Containers, changes, and nondual consciousness
The container metaphor is one of the central notions out of which our individual identity is constructed. The idea is simply that we have a body with an inside, outside, top, bottom, front, and back. There are things outside our bodies, such as the world, and things inside, such as our thoughts, feelings, etc. In other words, our state of consciousness.
The prevailing view in nonduality culture is that nondual realization is a change in our state of consciousness. Many would contend that it is the “highest” state of consciousness. Others would say it’s a recognition of an enduring condition of consciousness that is suddenly noticed. This removes the “change” from consciousness, to a change in the awareness of consciousness, and this is a different matter entirely.
When you think state of consciousness, you could think about your emotional state, the state of your perceptions, drug and meditation states, etc. But if nondual realization is a recognition of an ongoing condition of consciousness, the change occurs to the state of ignorance of this. Rather than being something that you feel or experience, it’s simply a matter of what you know. Rather than being able to imagine any and all kinds of experiences—usually based on the idea that you are now God, or the universe—you simply see the truth, a truth that has always been true in you, despite the fact you hadn’t noticed this before.
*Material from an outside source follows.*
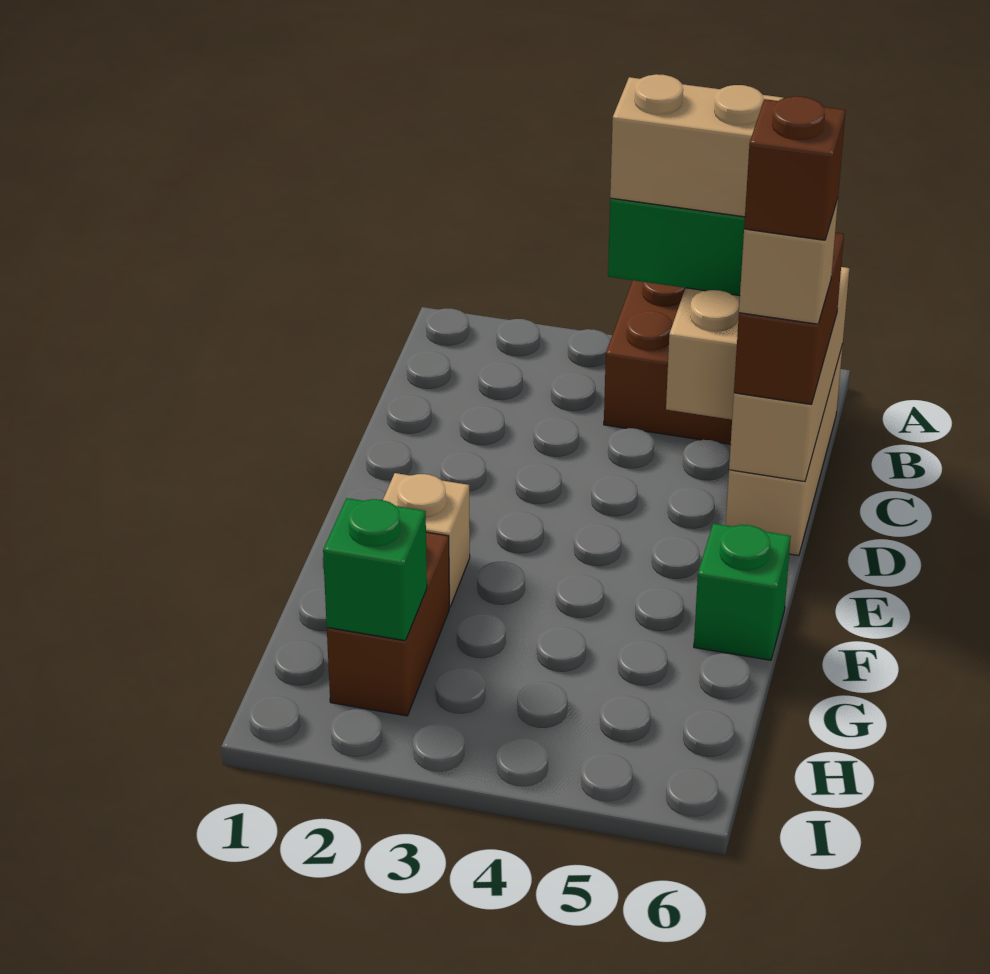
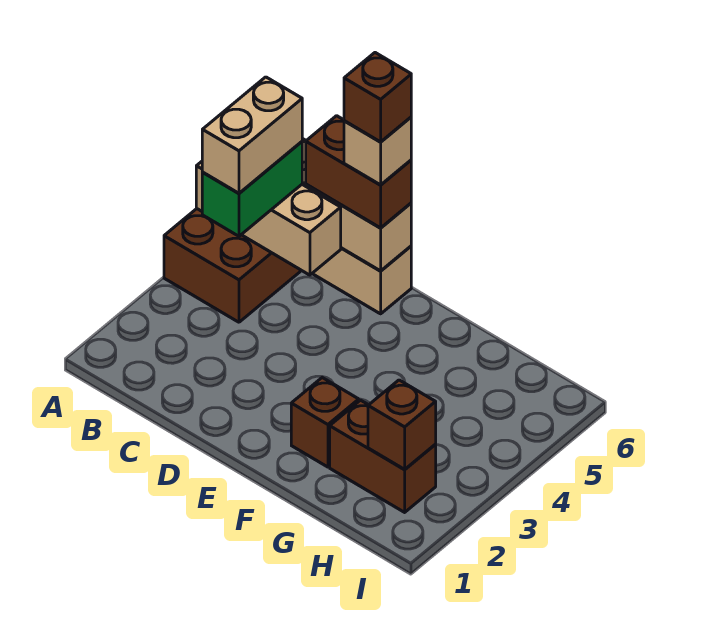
tan 1x1 brick [383,473,470,607] -> brown 1x1 brick [291,378,359,467]
green 1x1 brick [694,524,791,660] -> none
green 1x1 brick [323,498,427,641] -> brown 1x1 brick [368,380,436,470]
I believe that the idea of our “state of consciousness” is a primary occlusion of the truth of our nondual consciousness. If one is expecting some kind of radical and unordinary state of consciousness to occur at the moment of realization, it seems more likely that one could miss the quiet truth of nondual consciousness that always exists within our everyday consciousness. So, rather than expecting a big deal, it might be better to seek within the arena of our routine existence as it happens, day-to-day, and so on.